Provided data |
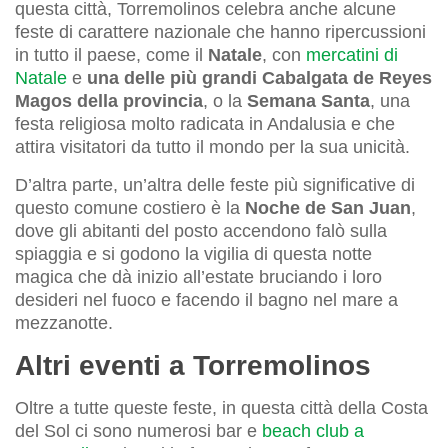
questa città, Torremolinos celebra anche alcune
feste di carattere nazionale che hanno ripercussioni
in tutto il paese, come il
Natale
, con
mercatini di
Natale
e
una delle più grandi Cabalgata de Reyes
Magos della provincia
, o la
Semana Santa
, una
festa religiosa molto radicata in Andalusia e che
attira visitatori da tutto il mondo per la sua unicità.
D’altra parte, un’altra delle feste più significative di
questo comune costiero è la
Noche de San Juan
,
dove gli abitanti del posto accendono falò sulla
spiaggia e si godono la vigilia di questa notte
magica che dà inizio all’estate bruciando i loro
desideri nel fuoco e facendo il bagno nel mare a
mezzanotte.
Altri eventi a Torremolinos
Oltre a tutte queste feste, in questa città della Costa
del Sol ci sono numerosi bar e
beach club a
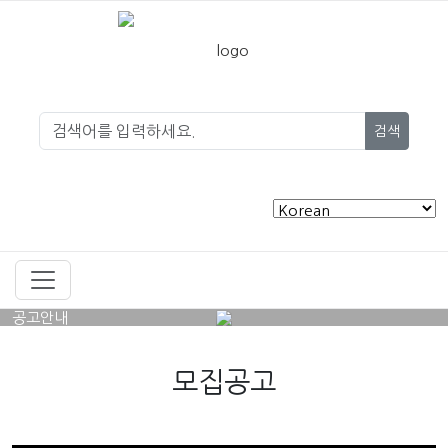
검색
공고안내
모집공고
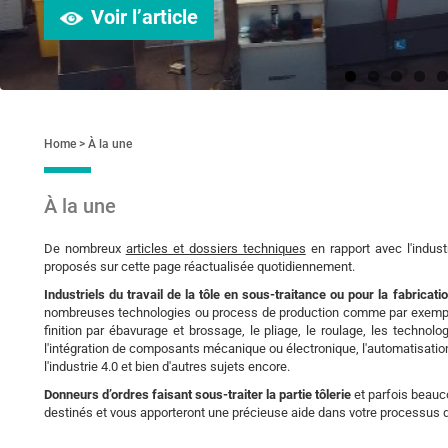
Voir l’article
Home
À la une
À la une
De nombreux
articles et dossiers techniques
en rapport avec l'indust
proposés sur cette page réactualisée quotidiennement.
Industriels du travail de la tôle en sous-traitance ou pour la fabricati
nombreuses technologies ou process de production comme par exemple :
finition par ébavurage et brossage, le pliage, le roulage, les technol
l'intégration de composants mécanique ou électronique, l'automatisation 
l'industrie 4.0 et bien d'autres sujets encore.
Donneurs d’ordres faisant sous-traiter la partie tôlerie
et parfois beauc
destinés et vous apporteront une précieuse aide dans votre processus d
Fabricants, éditeurs, revendeurs de machines, d'outillages, de log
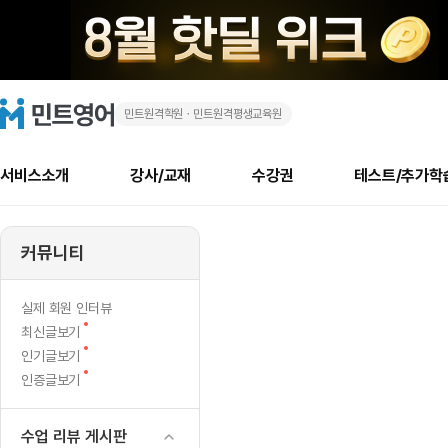
민트원격학원ㆍ민트원격평생교육원
18
민
트
영
일
어
로
서비스소개
강사/교재
수강권
테스트/추가학
고
만
메
소개
신규수강 추천
실제 회원 인터뷰
안내사항
안내사항
수업 리뷰 게시판
북미
안내사항
수업 리뷰
강사
테스트
강사
테스트
교재
테스트
NEW
에
추천
후기
뉴
커뮤니티
최신글
새
서비스 소개
민트 최대 할인 수강권
회원공지사항
회원공지사항
얼굴철판딕테이션
만족도 최상! 해보면 
회원공지사항
얼굴철판딕
모든 강사 보기
레벨테스트 신청/결과
모든 강사 보기
모든 교재 보기
레벨테스트 
새글
새글
돌
글
서비스 소개
회원공지사항
강사휴강알림
얼굴철판딕테이션
회원공지사항
얼굴철판딕
모든 강사 보기
레벨테스트 신청/결과
모든 강사 보기
모든 교재 보기
레벨테스트 
인기글
새글
신규회원 최대 할인 수강권
새
북미 수강권
전화/화상
화상
NEW
실제 회원 인터뷰
아
글
서비스 소개
강사휴강알림
얼굴철판딕테이션
강사휴강알림
얼굴철판딕
모든 강사 보기
MSET 스피킹테스트 신청/결과
모든 강사 보기
모든 교재 보기
레벨테스트 
새
최신글보기
인증글
새
글
왔
민트 가이드
강사휴강알림
딕테이션해결사
강사휴강알림
얼굴철판딕
필리핀강사
MSET 스피킹테스트 신청/결과
모든 강사 보기
주니어과정
레벨테스트 
새글
새
필리핀
인기글보기
필리핀
글
글
새
인증글보기
민트 가이드
딕테이션해결사
얼굴철판딕
필리핀강사
필리핀강사
주니어과정
레벨테스트 
새글
ㄷ
글
민트영어의 근본! 오리지널 수강권
민트영어의 근본! 오리지널 수강
민트 가이드
딕테이션해결사
얼굴철판딕
필리핀강사
필리핀강사
주니어과정
MSET 스
r
필리핀 수강권
필리핀 수강권
수업 리뷰 게시판
전화/화상
전화/화상
무료수업 시스템
수업대본서비스
얼굴철판딕
북미강사
필리핀강사
시니어과정
MSET 스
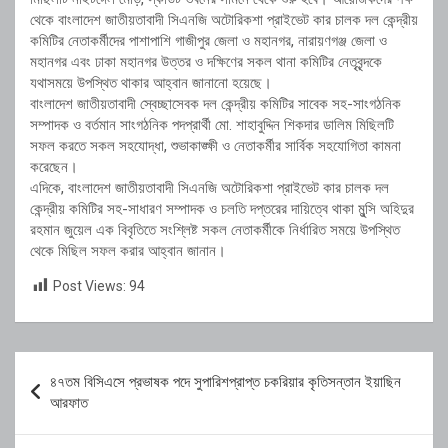
থেকে বাংলাদেশ জাতীয়তাবাদী সিএনজি অটোরিকশা প্রাইভেট কার চালক দল কেন্দ্রীয়
কমিটির নেতাকর্মীদের পাশাপাশি গাজীপুর জেলা ও মহানগর, নারায়ণগঞ্জ জেলা ও
মহানগর এবং ঢাকা মহানগর উত্তর ও দক্ষিণের সকল থানা কমিটির নেতৃবৃন্দকে
যথাসময়ে উপস্থিত থাকার আহ্বান জানানো হয়েছে।
বাংলাদেশ জাতীয়তাবাদী স্বেচ্ছাসেবক দল কেন্দ্রীয় কমিটির সাবেক সহ-সাংগঠনিক
সম্পাদক ও বর্তমান সাংগঠনিক পদপ্রার্থী মো. শাহাবুদ্দিন শিকদার ডালিম মিছিলটি
সফল করতে সকল সহযোদ্ধা, শুভাকাঙ্ক্ষী ও নেতাকর্মীর সার্বিক সহযোগিতা কামনা
করেছেন।
এদিকে, বাংলাদেশ জাতীয়তাবাদী সিএনজি অটোরিকশা প্রাইভেট কার চালক দল
কেন্দ্রীয় কমিটির সহ-সাধারণ সম্পাদক ও চলতি দপ্তরের দায়িত্বে থাকা মুন্সি অহিদুর
রহমান জুয়েল এক বিবৃতিতে সংশ্লিষ্ট সকল নেতাকর্মীকে নির্ধারিত সময়ে উপস্থিত
থেকে মিছিল সফল করার আহ্বান জানান।
Post Views:
94
Post
৪৭তম বিসিএসে প্রভাষক পদে সুপারিশপ্রাপ্ত চকরিয়ার কৃতিসন্তান ইয়াছিন
navigation
আরফাত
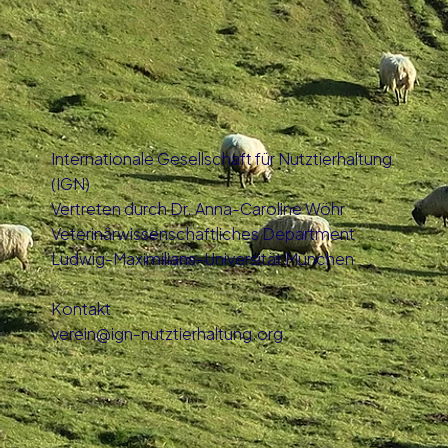
Internationale Gesellschaft für Nutztierhaltung
(IGN)
Vertreten durch Dr. Anna-Caroline Wöhr
Veterinärwissenschaftliches Department
Ludwig-Maximilians-Universität München
Kontakt
verein@ign-nutztierhaltung.org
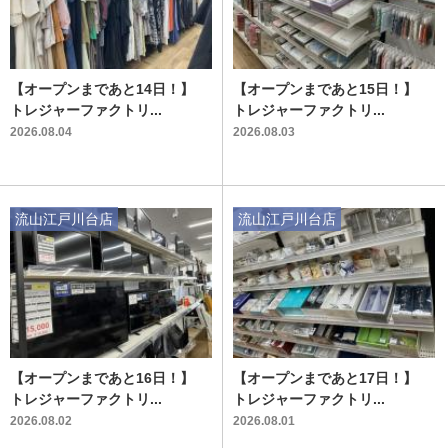
【オープンまであと14日！】
【オープンまであと15日！】
トレジャーファクトリ...
トレジャーファクトリ...
2026.08.04
2026.08.03
流山江戸川台店
流山江戸川台店
【オープンまであと16日！】
【オープンまであと17日！】
トレジャーファクトリ...
トレジャーファクトリ...
2026.08.02
2026.08.01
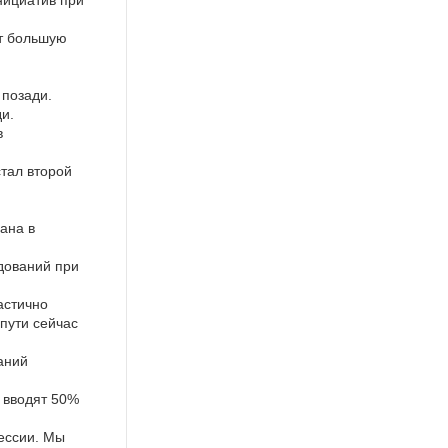
ет большую
 позади.
и.
в
тал второй
ана в
дований при
астично
пути сейчас
аний
и вводят 50%
ессии. Мы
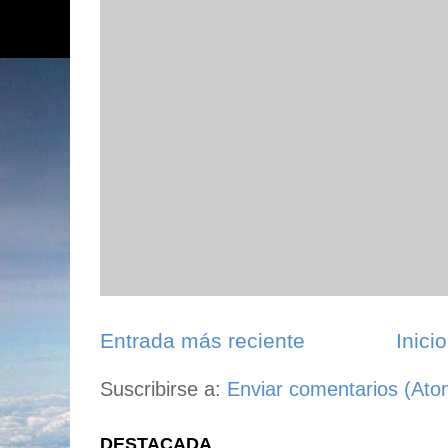
Entrada más reciente
Inicio
Suscribirse a:
Enviar comentarios (Ato
DESTACADA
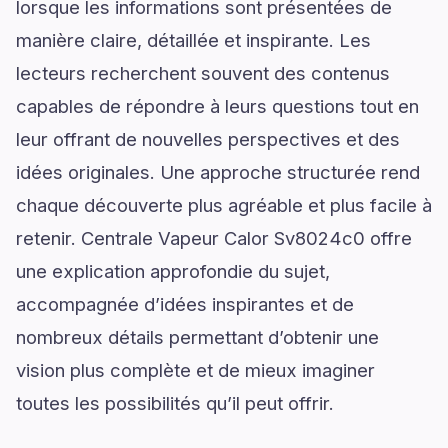
lorsque les informations sont présentées de
manière claire, détaillée et inspirante. Les
lecteurs recherchent souvent des contenus
capables de répondre à leurs questions tout en
leur offrant de nouvelles perspectives et des
idées originales. Une approche structurée rend
chaque découverte plus agréable et plus facile à
retenir. Centrale Vapeur Calor Sv8024c0 offre
une explication approfondie du sujet,
accompagnée d’idées inspirantes et de
nombreux détails permettant d’obtenir une
vision plus complète et de mieux imaginer
toutes les possibilités qu’il peut offrir.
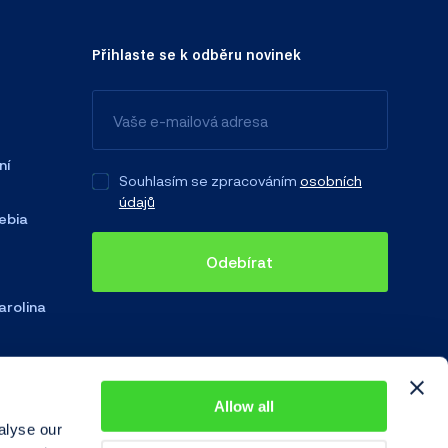
Přihlaste se k odběru novinek
ní
Souhlasím se zpracováním
osobních
údajů
ebia
Odebírat
arolina
Allow all
alyse our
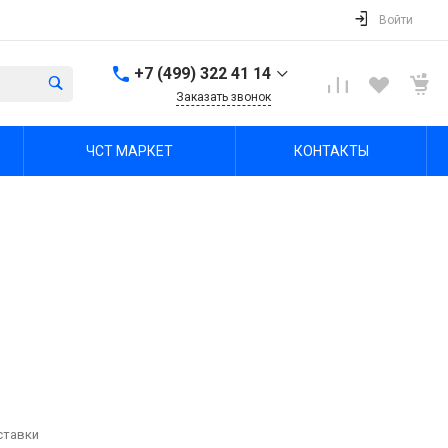
Войти
+7 (499) 322 41 14
Заказать звонок
+7 (499) 322 41 14
ЧСТ МАРКЕТ
КОНТАКТЫ
г. Тула, Октябрьская ул,
зд. 48б, этаж 5, помещ.
23,24
Пн-Пт: 8:00-17:00 Cб-Вс:
Выходной
office@chst-standart.ru
+7 499 322 41 14
г. Владимир, ул.
Куйбышева 16, оф 426-
2
Пн-Пт: 8:00-17:00 Cб-Вс:
Выходной
office@chst-standart.ru
+7 499 322 41 14
ставки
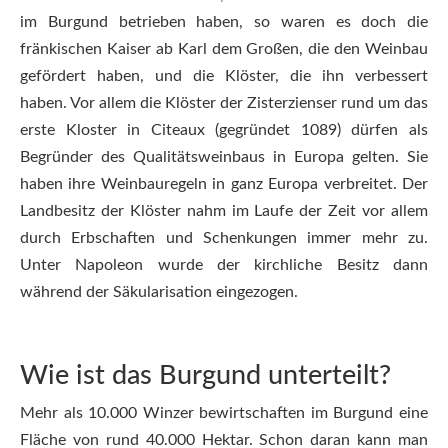
im Burgund betrieben haben, so waren es doch die
fränkischen Kaiser ab Karl dem Großen, die den Weinbau
gefördert haben, und die Klöster, die ihn verbessert
haben. Vor allem die Klöster der Zisterzienser rund um das
erste Kloster in Citeaux (gegründet 1089) dürfen als
Begründer des Qualitätsweinbaus in Europa gelten. Sie
haben ihre Weinbauregeln in ganz Europa verbreitet. Der
Landbesitz der Klöster nahm im Laufe der Zeit vor allem
durch Erbschaften und Schenkungen immer mehr zu.
Unter Napoleon wurde der kirchliche Besitz dann
während der Säkularisation eingezogen.
Wie ist das Burgund unterteilt?
Mehr als 10.000 Winzer bewirtschaften im Burgund eine
Fläche von rund 40.000 Hektar. Schon daran kann man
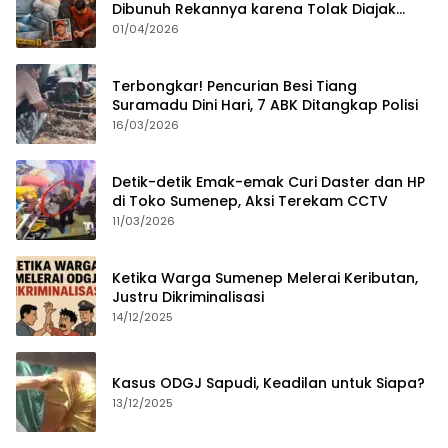
Dibunuh Rekannya karena Tolak Diajak
Merampok Majikan
01/04/2026
Terbongkar! Pencurian Besi Tiang
Suramadu Dini Hari, 7 ABK Ditangkap Polisi
16/03/2026
Detik-detik Emak-emak Curi Daster dan HP
di Toko Sumenep, Aksi Terekam CCTV
11/03/2026
Ketika Warga Sumenep Melerai Keributan,
Justru Dikriminalisasi
14/12/2025
Kasus ODGJ Sapudi, Keadilan untuk Siapa?
13/12/2025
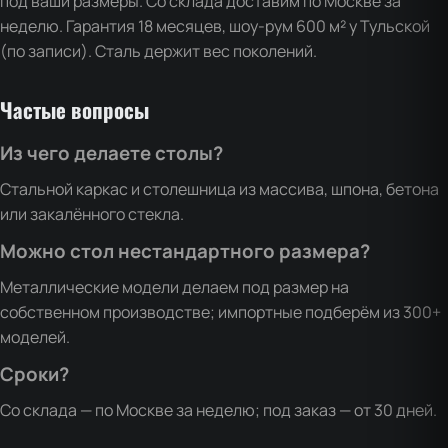
под ваши размеры. Со склада доставим по Москве за
неделю. Гарантия 18 месяцев, шоу-рум 600 м² у Тульской
(по записи). Сталь держит вес поколений.
Частые вопросы
Из чего делаете столы?
Стальной каркас и столешница из массива, шпона, бетона
или закалённого стекла.
Можно стол нестандартного размера?
Металлические модели делаем под размер на
собственном производстве; импортные подберём из 300+
моделей.
Сроки?
Со склада — по Москве за неделю; под заказ — от 30 дней.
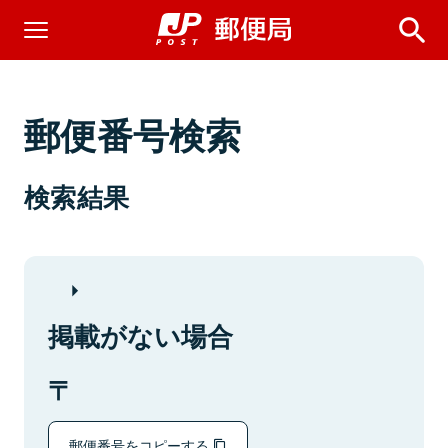
郵便番号検索
検索結果
掲載がない場合
郵便番号をコピーする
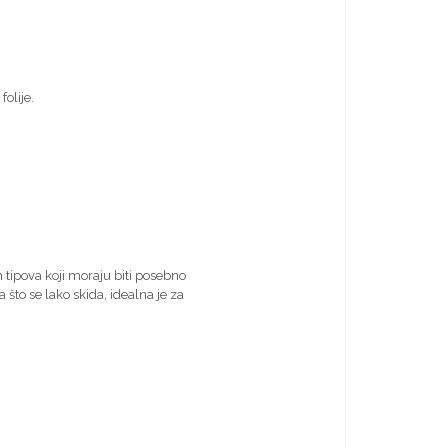
olije.
 tipova koji moraju biti posebno
što se lako skida, idealna je za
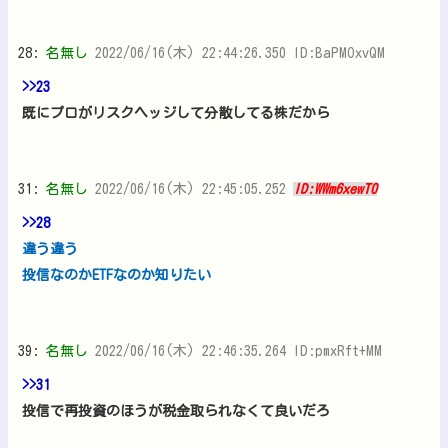
28:
名無し
2022/06/16(木) 22:44:26.350 ID:BaPMOxvQM
>>23
既にプロがリスクヘッジして分散してる株だから
31:
名無し
2022/06/16(木) 22:45:05.252
ID:WWm6xewT0
>>28
違う違う
投信なのかETFなのか知りたい
39:
名無し
2022/06/16(木) 22:46:35.264 ID:pmxRft+MM
>>31
投信で再投資のほうが税金取られなくて良いだろ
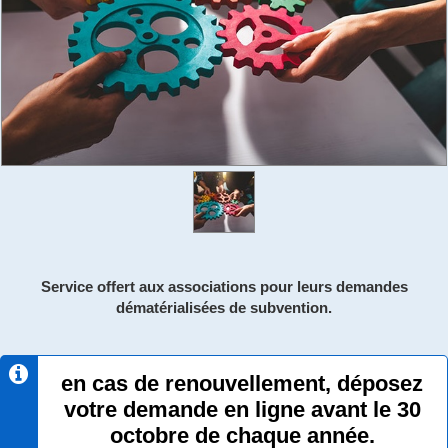
Service offert aux associations pour leurs demandes
dématérialisées de subvention.
en cas de renouvellement, déposez
votre demande en ligne avant le 30
octobre de chaque année.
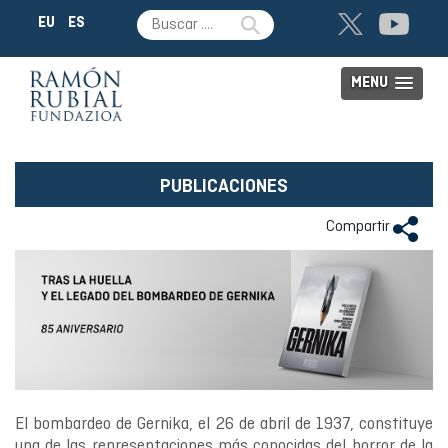
EU
ES
MENU
PUBLICACIONES
Compartir
El bombardeo de Gernika, el 26 de abril de 1937, constituye
una de las representaciones más conocidas del horror de la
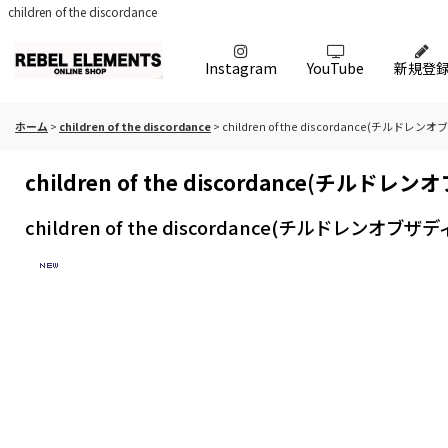
children of the discordance
Instagram
YouTube
新規登
ホーム
>
children of the discordance
>
children of the discordance(チルドレン
children of the discordance(チルドレ
children of the discordance(チルドレンオブザ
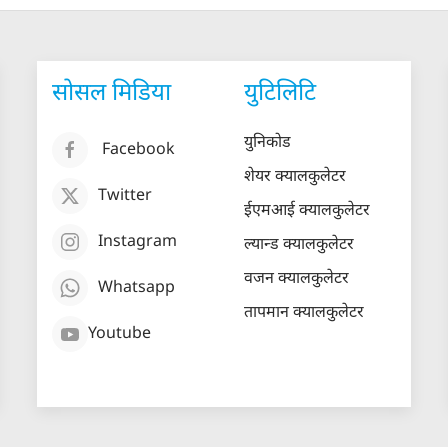
सोसल मिडिया
युटिलिटि
युनिकोड
Facebook
शेयर क्यालकुलेटर
Twitter
ईएमआई क्यालकुलेटर
Instagram
ल्यान्ड क्यालकुलेटर
वजन क्यालकुलेटर
Whatsapp
तापमान क्यालकुलेटर
Youtube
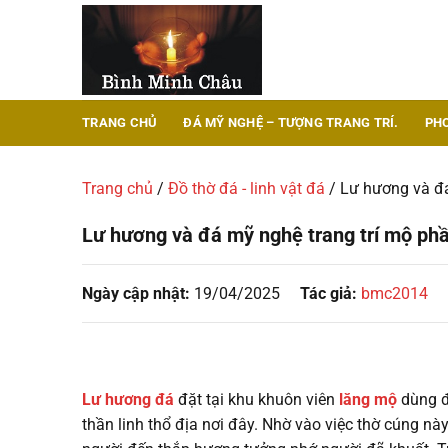
Chuyển
đến
nội
dung
TRANG CHỦ
ĐÁ MỸ NGHỆ – TƯỢNG TRANG TRÍ.
PH
Trang chủ
/
Đồ thờ đá - linh vật đá
/
Lư hương và đá
Lư hương và đá mỹ nghệ trang trí mộ ph
Ngày cập nhật:
19/04/2025
Tác giả:
bmc2014
Lư hương đá
đặt tại khu khuôn viên
lăng mộ
dùng đ
thần linh thổ địa nơi đây. Nhờ vào việc thờ cúng nà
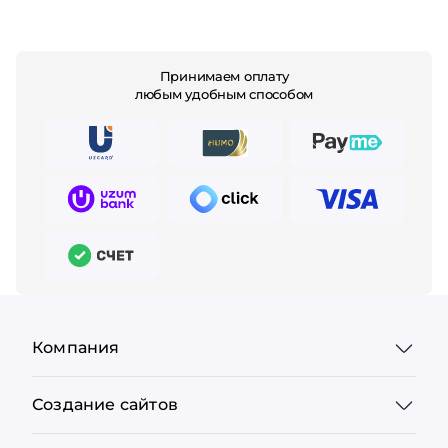
Принимаем оплату
любым удобным способом
Компания
Создание сайтов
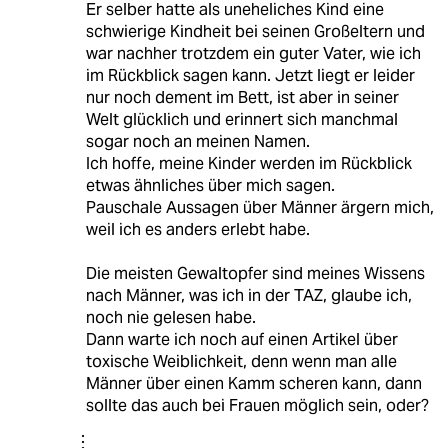
Er selber hatte als uneheliches Kind eine
schwierige Kindheit bei seinen Großeltern und
war nachher trotzdem ein guter Vater, wie ich
im Rückblick sagen kann. Jetzt liegt er leider
nur noch dement im Bett, ist aber in seiner
Welt glücklich und erinnert sich manchmal
sogar noch an meinen Namen.
Ich hoffe, meine Kinder werden im Rückblick
etwas ähnliches über mich sagen.
Pauschale Aussagen über Männer ärgern mich,
weil ich es anders erlebt habe.
Die meisten Gewaltopfer sind meines Wissens
nach Männer, was ich in der TAZ, glaube ich,
noch nie gelesen habe.
Dann warte ich noch auf einen Artikel über
toxische Weiblichkeit, denn wenn man alle
Männer über einen Kamm scheren kann, dann
sollte das auch bei Frauen möglich sein, oder?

Directions | Please copy every line from the entries that includes the word "idées".

Written answer |
idées originales. Une approche structurée rend
accompagnée d’idées inspirantes et de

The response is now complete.